Donald Richter published a book entitled Riotous Victorians mainly to chronicle the violent public social unrest of the nineteenth century. One particularly violent outburst involved the followers of an Ulster lecturer named William Murphy whose bombastic anti-Catholicism drew continuing attacks from Irish Catholics in Britain who were somehow incensed by his claims that "your wives and daughters are exposed to debauch in the confessional, and are betrayed and kidnapped into convent prisons, and there keep the dupes or slaves of priestly lust." On one occasion, his followers managed to prevail in a riot, and Richter notes that "the Irish had been driven away and the orangemen greeted their man with wild cheers, three groans for popery, and the national anthem." Murphy himself did not escape a different riot that he had provoked in 1871, and died from those wounds.

FIST-PUMPING AND RIOTING

Modern baseball largely enjoys docile crowds unlikely to purchase souvenir torches or pitchforks.
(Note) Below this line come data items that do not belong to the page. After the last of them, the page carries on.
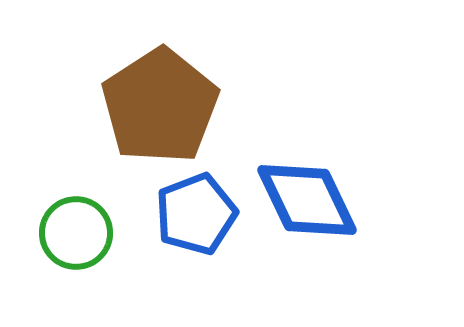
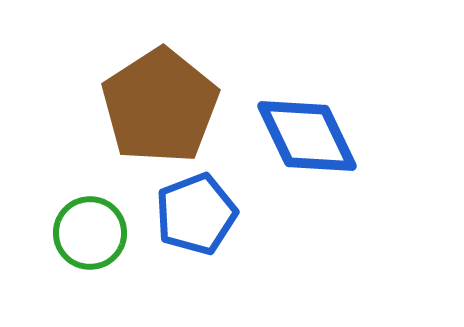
blue diamond: moved 64 px up
green circle: moved 14 px right
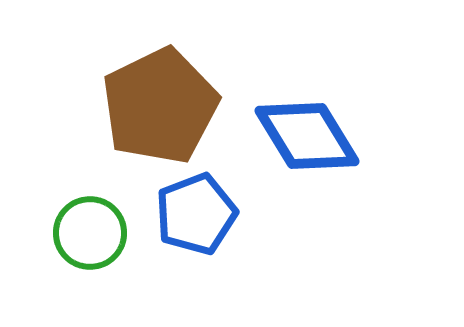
brown pentagon: rotated 7 degrees clockwise
blue diamond: rotated 6 degrees counterclockwise
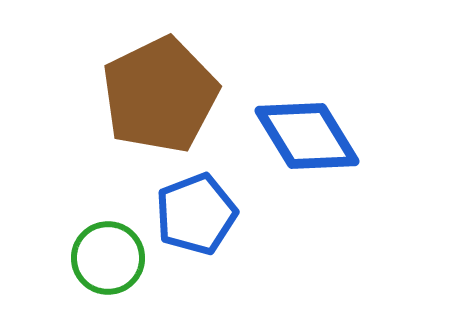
brown pentagon: moved 11 px up
green circle: moved 18 px right, 25 px down
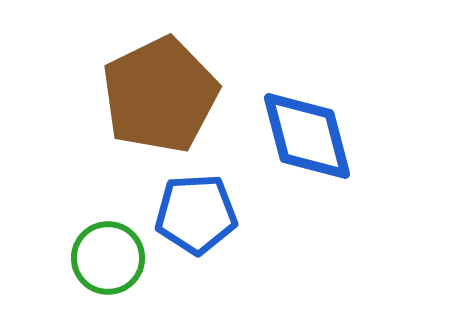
blue diamond: rotated 17 degrees clockwise
blue pentagon: rotated 18 degrees clockwise
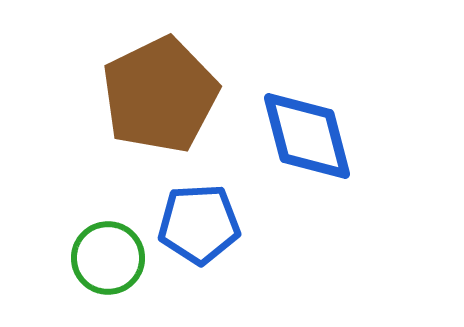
blue pentagon: moved 3 px right, 10 px down
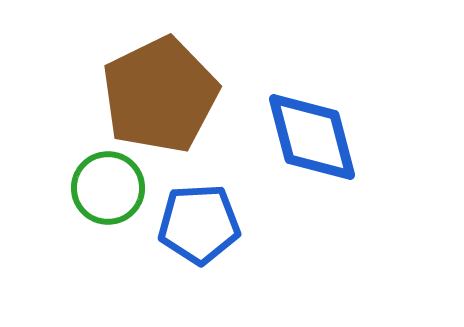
blue diamond: moved 5 px right, 1 px down
green circle: moved 70 px up
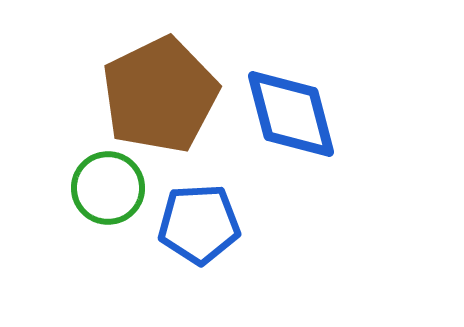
blue diamond: moved 21 px left, 23 px up
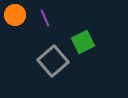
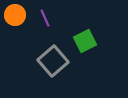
green square: moved 2 px right, 1 px up
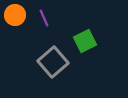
purple line: moved 1 px left
gray square: moved 1 px down
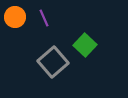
orange circle: moved 2 px down
green square: moved 4 px down; rotated 20 degrees counterclockwise
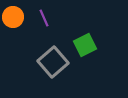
orange circle: moved 2 px left
green square: rotated 20 degrees clockwise
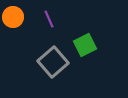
purple line: moved 5 px right, 1 px down
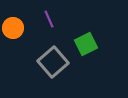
orange circle: moved 11 px down
green square: moved 1 px right, 1 px up
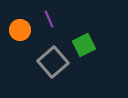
orange circle: moved 7 px right, 2 px down
green square: moved 2 px left, 1 px down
One can imagine the 2002 All-Star game being played in 1902 resulting in at least one racing sausage fatality while Bud Selig held off crowds with his small gang of toughs and an umbrella. Nevertheless, crowds are fickle and no one can be sure what can provoke them to violence.

Baseball watchdogs keep a lookout for instigators of baseball-related crowd
violence


With all of the problems of low pay, potential riots, and intimidation via poor dental hygiene largely dispatched from baseball, players should be able to absorb a fist-pump or two without feeling the need to go headhunting. And if they cannot, they should be exposed to the three Ms of the nineteenth century spirit of the game: monkeys, moustaches, and moonshine.